In a nutshell: RepSelect isolates forget-set-specific representations through selective gradient component collapsing and achieves 4-50x greater robustness against relearning attacks than existing methods.

Researchers present RepSelect, a method that enables Large Language Models to permanently forget specific content without compromising their general capabilities. The approach demonstrates robustness against attempts to reverse the unlearning through fine-tuning.

The problem with prior unlearning methods lies in the fact that they modify representations that exist in both the retain set and the subspace that an attacker can recover through fine-tuning. This has two consequences: unlearning damages the model’s general capabilities, and the forgetting can be reversed through a few examples (few-shot prompting) or targeted retraining.

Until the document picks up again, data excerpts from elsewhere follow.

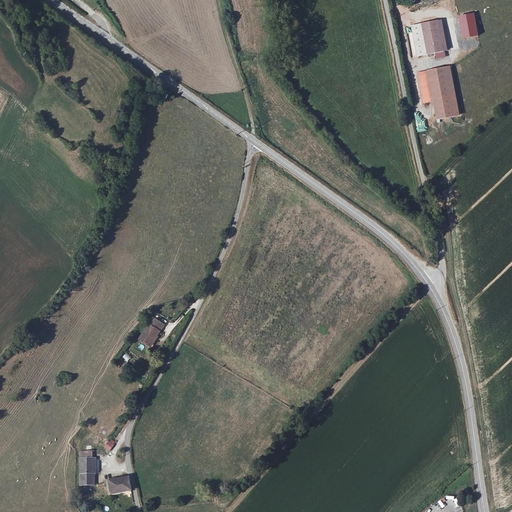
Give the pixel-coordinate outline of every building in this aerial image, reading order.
[(459,16),(463,38),(477,35),(473,13),(459,16)] [(447,51),(441,20),(411,25),(417,56),(435,53),(444,51),(447,51)] [(433,100),(437,119),(460,115),(450,66),(418,72),(424,102),(433,100)] [(132,322),(117,316),(107,339),(122,345),(132,322)] [(152,347),(165,323),(152,316),(138,340),(152,347)] [(122,359),(127,362),(131,356),(125,353),(122,359)] [(98,452),(103,456),(110,447),(106,445),(104,448),(101,446),(98,452)] [(79,453),(79,487),(93,487),(93,453),(79,453)] [(130,491),(128,478),(109,481),(110,494),(130,491)]
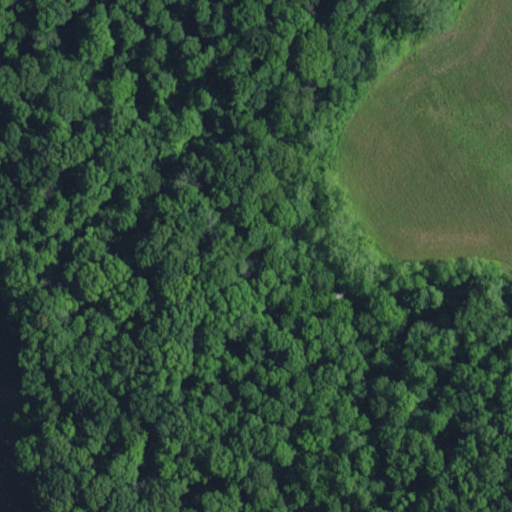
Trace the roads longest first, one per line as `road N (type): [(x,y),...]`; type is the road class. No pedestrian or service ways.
road 1 (residential): [(0,245),(202,250),(325,298),(511,289)]
road 2 (residential): [(58,511),(38,501),(28,464),(30,309),(15,275),(0,265)]
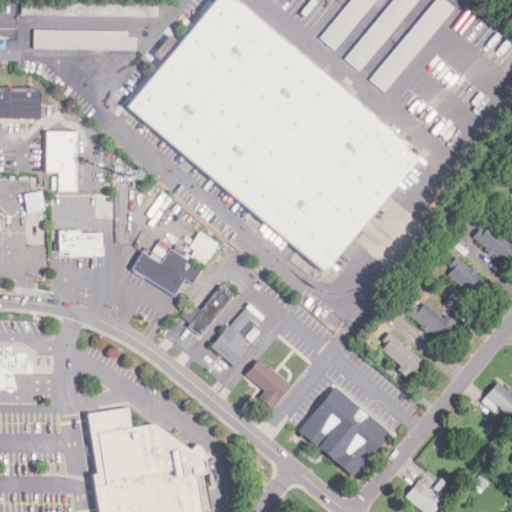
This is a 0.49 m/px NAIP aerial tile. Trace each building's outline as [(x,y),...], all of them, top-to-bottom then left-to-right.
[(123,108),(213,0),(231,0),(420,157),(321,274),(123,108)] [(351,0),(377,0),(335,51),(320,38),(351,0)] [(392,0),(419,0),(359,72),(344,60),(392,0)] [(434,0),(443,0),(454,8),(384,93),(369,80),(434,0)] [(156,17),(19,15),(19,1),(156,2),(156,17)] [(34,30),(128,32),(128,39),(138,39),(138,51),(33,49),(34,30)] [(0,41),(18,41),(19,61),(0,61),(0,41)] [(39,88),(0,88),(0,119),(39,119),(39,88)] [(44,173),(56,173),(56,191),(75,191),(75,132),(44,132),(44,173)] [(25,212),(42,211),(42,193),(24,194),(25,212)] [(474,236),(503,265),(511,256),(511,240),(510,238),(506,242),(487,223),(474,236)] [(55,232),(55,256),(101,256),(101,231),(55,232)] [(193,249),(189,257),(204,265),(216,242),(197,231),(188,247),(193,249)] [(172,295),(182,278),(191,283),(200,267),(168,249),(160,263),(141,252),(130,270),(172,295)] [(477,296),(487,283),(456,259),(446,272),(477,296)] [(200,311),(189,304),(180,316),(188,322),(186,326),(201,337),(231,293),(219,284),(200,311)] [(454,324),(420,299),(407,316),(441,341),(454,324)] [(244,349),(240,345),(245,339),(237,334),(251,316),(241,309),(211,348),(232,364),(244,349)] [(420,360),(390,332),(376,347),(406,375),(420,360)] [(0,389),(19,389),(16,381),(14,375),(13,373),(28,373),(28,353),(12,352),(12,347),(0,346),(0,389)] [(262,391),(256,398),(268,409),(288,386),(258,358),(244,374),(262,391)] [(482,399),(511,422),(511,420),(511,394),(496,382),(482,399)] [(389,432),(333,387),(296,433),(352,478),(389,432)] [(100,511),(94,476),(101,474),(90,413),(132,406),(135,427),(158,424),(210,460),(212,472),(198,474),(204,511),(100,511)] [(404,498),(423,511),(433,511),(442,501),(416,481),(404,498)]
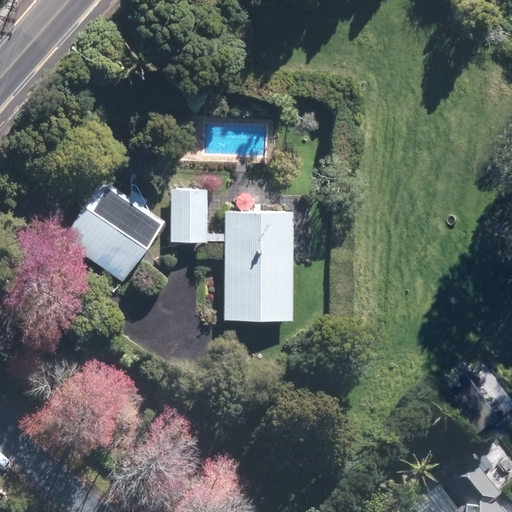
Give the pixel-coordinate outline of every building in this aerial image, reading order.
[(156,224),(95,181),(55,237),(116,280),(156,224)] [(204,191),(166,190),(165,244),(203,245),(204,191)] [(290,215),(220,213),(217,320),(287,322),(290,215)] [(511,399),(482,361),(444,391),(480,437),(511,411),(511,399)] [(468,465),(445,481),(432,464),(394,492),(408,511),(412,511),(416,510),(417,511),(489,511),(484,503),(491,498),(468,465)]
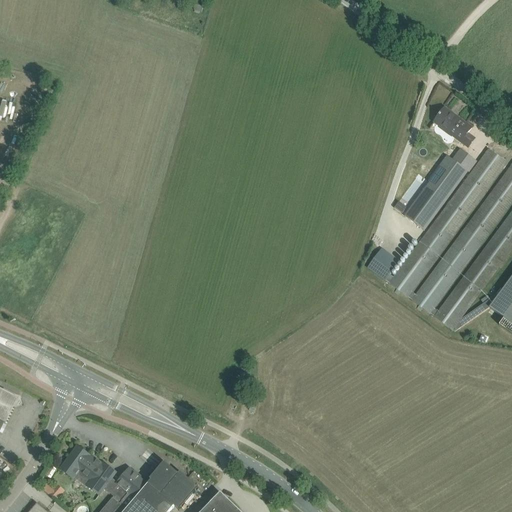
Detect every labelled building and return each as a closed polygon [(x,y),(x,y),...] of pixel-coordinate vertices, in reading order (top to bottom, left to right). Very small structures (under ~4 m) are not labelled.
[(456,117),(455,119),(444,110),(434,123),(452,136),(465,146),(472,137),(468,134),(472,129),(456,117)] [(442,204),(475,159),(457,146),(424,190),(429,194),(417,210),(427,218),(439,201),(442,204)] [(412,293),(501,171),(507,163),(489,150),(394,279),(389,275),(398,264),(381,252),(368,268),(408,298),(409,297),(413,300),(412,301),(430,314),(436,318),(436,319),(454,333),(490,308),(511,324),(511,280),(495,304),(490,300),(460,321),(511,250),(511,213),(438,313),(434,309),(511,202),(511,165),(509,170),(417,296),(412,293)] [(247,385),(250,376),(242,373),(239,382),(247,385)] [(17,399),(0,389),(0,430),(4,423),(5,424),(17,399)] [(78,447),(61,470),(65,472),(69,476),(75,480),(79,473),(90,481),(86,487),(100,497),(106,490),(104,489),(112,479),(116,473),(104,464),(104,465),(96,460),(95,461),(90,457),(90,456),(78,447)] [(114,497),(101,511),(169,511),(175,506),(179,511),(199,488),(180,472),(178,475),(164,463),(150,480),(147,477),(145,478),(143,480),(141,478),(142,477),(135,471),(134,472),(129,469),(117,483),(112,479),(104,489),(106,490),(109,493),(114,488),(118,492),(114,497)] [(51,466),(46,476),(51,479),(57,469),(51,466)] [(47,483),(42,489),(50,496),(57,502),(65,491),(58,485),(55,489),(47,483)] [(239,511),(221,493),(202,511),(239,511)]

RepSelect addresses this through representation selectivity: the method isolates representations that are exclusively linked to the forget set by collapsing the top principal components of weight gradients before each update. This preserves the model’s general capabilities while leaving significantly less material available to a fine-tuning attacker.

The evaluation covers two forget categories (biohazardous knowledge and abusive tendencies) and four model families: Llama 3, Qwen 3.5, Gemma 4 E4B, and DeepSeek V2 Lite—including dense architectures and mixture-of-experts models. RepSelect is compared against five established baselines (GradDiff, NPO, SimNPO, RMU, UNDIAL).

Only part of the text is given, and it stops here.